A Toulouse, le maire DVD confortablement reconduit au Capitole face au "danger mélenchoniste"
A Toulouse, le maire DVD confortablement reconduit au Capitole face au "danger mélenchoniste"
Crédit : Jean luc Moudenc

Publié : 8h45 par Emmanuel Bouisset

 

À Toulouse, Jean‑Luc Moudenc se maintient au Capitole pour un troisième mandat consécutif. Le maire sortant divers droite, 65 ans, l’emporte nettement dimanche 22 mars avec 53,84 % des voix, selon les résultats portant sur plus de 99 % des bulletins dépouillés. Il améliore ainsi ses scores de 2014 (52,06 %) et 2020 (51,98 %).

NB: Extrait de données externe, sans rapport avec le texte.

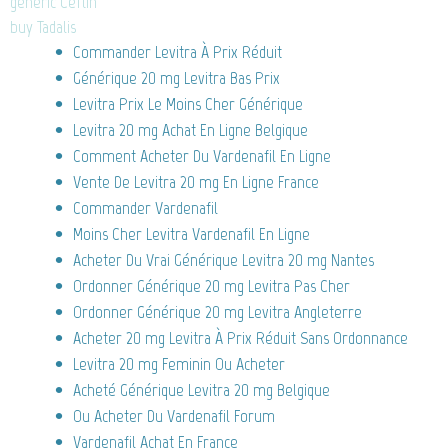
generic Ceftin
buy Tadalis
Commander Levitra À Prix Réduit
Générique 20 mg Levitra Bas Prix
Levitra Prix Le Moins Cher Générique
Levitra 20 mg Achat En Ligne Belgique
Comment Acheter Du Vardenafil En Ligne
Vente De Levitra 20 mg En Ligne France
Commander Vardenafil
Moins Cher Levitra Vardenafil En Ligne
Acheter Du Vrai Générique Levitra 20 mg Nantes
Ordonner Générique 20 mg Levitra Pas Cher
Ordonner Générique 20 mg Levitra Angleterre
Acheter 20 mg Levitra À Prix Réduit Sans Ordonnance
Levitra 20 mg Feminin Ou Acheter
Acheté Générique Levitra 20 mg Belgique
Ou Acheter Du Vardenafil Forum
Vardenafil Achat En France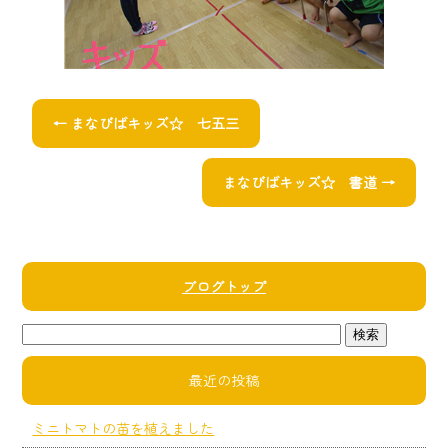
←
まなびばキッズ☆ 七五三
まなびばキッズ☆ 書道
→
ブログトップ
最近の投稿
ミニトマトの苗を植えました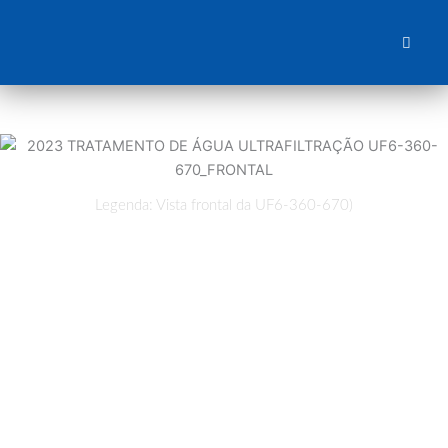
Skip
to
content
Legenda: Vista frontal da UF6-360-670)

Durant la campagne, l’ancien élu LR n’avait cessé d’alerter sur ce qu’il qualifiait de “danger mélenchoniste” pour la capitale de l’aéronautique. “Dès que j’ai déposé ma candidature, j’ai dit que le danger était mélenchoniste”, a-t-il répété dimanche soir, estimant que “le Mélenchonisme est un poison mortel et dangereux” et saluant un “réflexe de protection démocratique” venu “de sensibilités extrêmement diverses”.


Une campagne “rude” face à la gauche unie

Face à lui, l’alliance PS‑Écologistes‑PC‑Génération.s, associée à La France Insoumise, échoue malgré une dynamique notable. La liste menée par François Piquemal, député LFI de Haute‑Garonne, obtient 46,16 % des suffrages.

Le candidat de gauche, acclamé par des centaines de sympathisants — dont beaucoup de jeunes, parfois en keffieh palestinien — n’a pas caché sa déception. “Il s’est passé quelque chose, un espoir formidable est né”, a-t-il déclaré, voyant dans cette campagne “une démonstration de force de ce qu’on pouvait faire”.

Jean‑Luc Moudenc, lui, a parlé de la campagne “la plus intense, la plus rude” de sa carrière. “Il y a eu des attaques, des virulences qui n’ont pas plu aux Toulousains”, a-t-il jugé.

L’alliance avec LFI a toutefois ravivé des fractures à gauche.

  • Place Publique et le PRG ont refusé d’y participer.
  • Le patron du PS, Olivier Faure, avait pourtant estimé : “Si je votais à Toulouse, je voterais François Piquemal.”
  • À l’inverse, la présidente socialiste de la région Occitanie, Carole Delga, opposée à la fusion, a rappelé que la gauche peut gagner “quand elle est claire dans ses alliances et sur ses valeurs”.

Piquemal fustige une “droite radicale”

Devant ses soutiens, François Piquemal s’est montré plus offensif encore, jugeant que Jean‑Luc Moudenc n’était “pas un centre‑droit”, mais “la droite radicale soutenue par Reconquête et le Rassemblement national”.

Les militants de gauche ont longuement scandé “siamo tutti antifascisti”, un slogan historique des mouvements antifascistes italiens.

Le socialiste François Briançon, éliminé au premier tour et qui espérait diriger la Métropole en cas de victoire de la gauche, a salué “une belle bataille”.


Une fois encore, le paradoxe toulousain

Ce scrutin confirme le paradoxe politique de Toulouse :

  • À gauche lors des élections nationales, régionales ou départementales,
  • À droite aux municipales depuis un demi‑siècle, à l’exception du mandat de Pierre Cohen (2008‑2014).

Dans cette ville de 515 000 habitants, appelée à devenir la troisième ville de France en 2027, la dynastie Baudis puis leurs héritiers Douste‑Blazy et Moudenc ont façonné le paysage municipal depuis plus de quarante ans.